Left Forum: Student Debt Serfdom

Dissent and Jacobin will cohost a discussion on student debt at Left Forum, taking place March 16–18 at Pace University. Register here.

If nothing changes, student debt will haunt today’s youth into old age. How did we get locked into debt, who’s profiting from the status quo, and how can we reclaim our futures?

The Daily estimates that for students in the class of 2034, a college education in the United States will cost between $81,000 and $422,320. College tuition rises far faster than the rate of inflation, while median family incomes decline. According to the Project on Student Debt, two-thirds of college seniors graduated in debt in 2010, at an average of $25,250. They faced the highest youth unemployment rates in decades.

Increasing levels of student debt have been accompanied by laws preventing relief or forgiveness of loans.
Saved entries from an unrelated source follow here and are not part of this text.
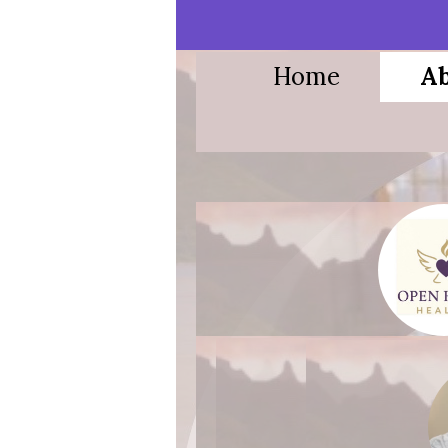
Home
Ab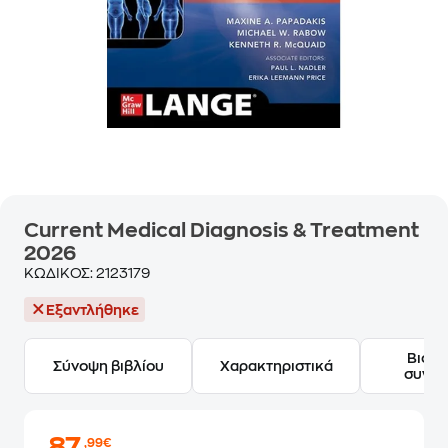
Current Medical Diagnosis & Treatment
2026
ΚΩΔΙΚΟΣ:
2123179
Εξαντλήθηκε
Βιογ
Σύνοψη βιβλίου
Χαρακτηριστικά
συγγ
,99€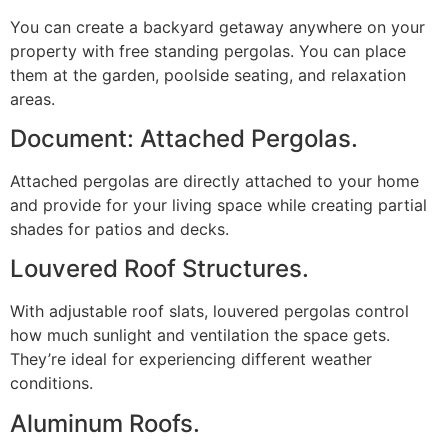
You can create a backyard getaway anywhere on your
property with free standing pergolas. You can place
them at the garden, poolside seating, and relaxation
areas.
Document: Attached Pergolas.
Attached pergolas are directly attached to your home
and provide for your living space while creating partial
shades for patios and decks.
Louvered Roof Structures.
With adjustable roof slats, louvered pergolas control
how much sunlight and ventilation the space gets.
They’re ideal for experiencing different weather
conditions.
Aluminum Roofs.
Creditors can seize any type of income, including Social Security, from indebted graduates. The loans cannot be discharged in bankruptcy.
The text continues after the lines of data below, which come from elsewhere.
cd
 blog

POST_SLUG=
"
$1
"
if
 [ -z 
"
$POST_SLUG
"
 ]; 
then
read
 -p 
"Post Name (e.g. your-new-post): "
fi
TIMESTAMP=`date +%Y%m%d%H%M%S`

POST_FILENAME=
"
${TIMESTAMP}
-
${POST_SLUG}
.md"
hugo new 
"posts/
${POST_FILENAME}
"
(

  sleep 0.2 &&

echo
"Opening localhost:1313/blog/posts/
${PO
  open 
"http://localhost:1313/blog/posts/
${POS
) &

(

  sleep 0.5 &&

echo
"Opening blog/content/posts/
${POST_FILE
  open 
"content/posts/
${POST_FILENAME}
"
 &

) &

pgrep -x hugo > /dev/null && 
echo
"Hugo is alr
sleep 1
But now students have started to fight back and see their debt in political terms. Activists are organizing against the lenders that hold so many in permanent indenture. What forms of resistance are now available to us, and what are their limitations? What would higher education look like if we liberated it from this entrenched system and opened it to all?

Panelists:

Sarah Jaffe, associate editor at AlterNet.org and a freelance political journalist and feminist pop culture critic.
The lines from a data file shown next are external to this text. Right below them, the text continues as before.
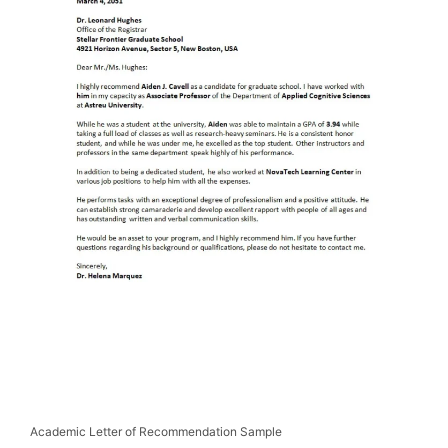
Academic Letter of Recommendation Sample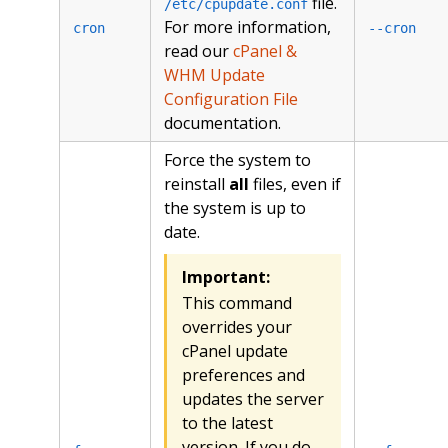
file.
/etc/cpupdate.conf
For more information,
cron
--cron
read our
cPanel &
WHM Update
Configuration File
documentation.
Force the system to
reinstall
all
files, even if
the system is up to
date.
Important:
This command
overrides your
cPanel update
preferences and
updates the server
to the latest
version. If you do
Andrew Ross, professor of social and cultural analysis at New York University, author of Nice Work If You Can Get It: Life and Labor in Precarious Times, and coeditor of The University Against Itself: The NYU Strike and the Future of the Academic Workplace.

Bhaskar Sunkara, editor of Jacobin.

Jeffrey Williams, professor of English at Carnegie Mellon University and author of many notable articles about student debt, including “Debt Education” and “Student Debt and the Spirit of Indenture” in Dissent.

Annie Spencer, doctoral student in Geography at the CUNY Graduate Center teaching courses on economic geography and development at Hunter College, and a member of the Occupy Student Debt Campaign.

Sarah Leonard (moderator), associate editor at Dissent.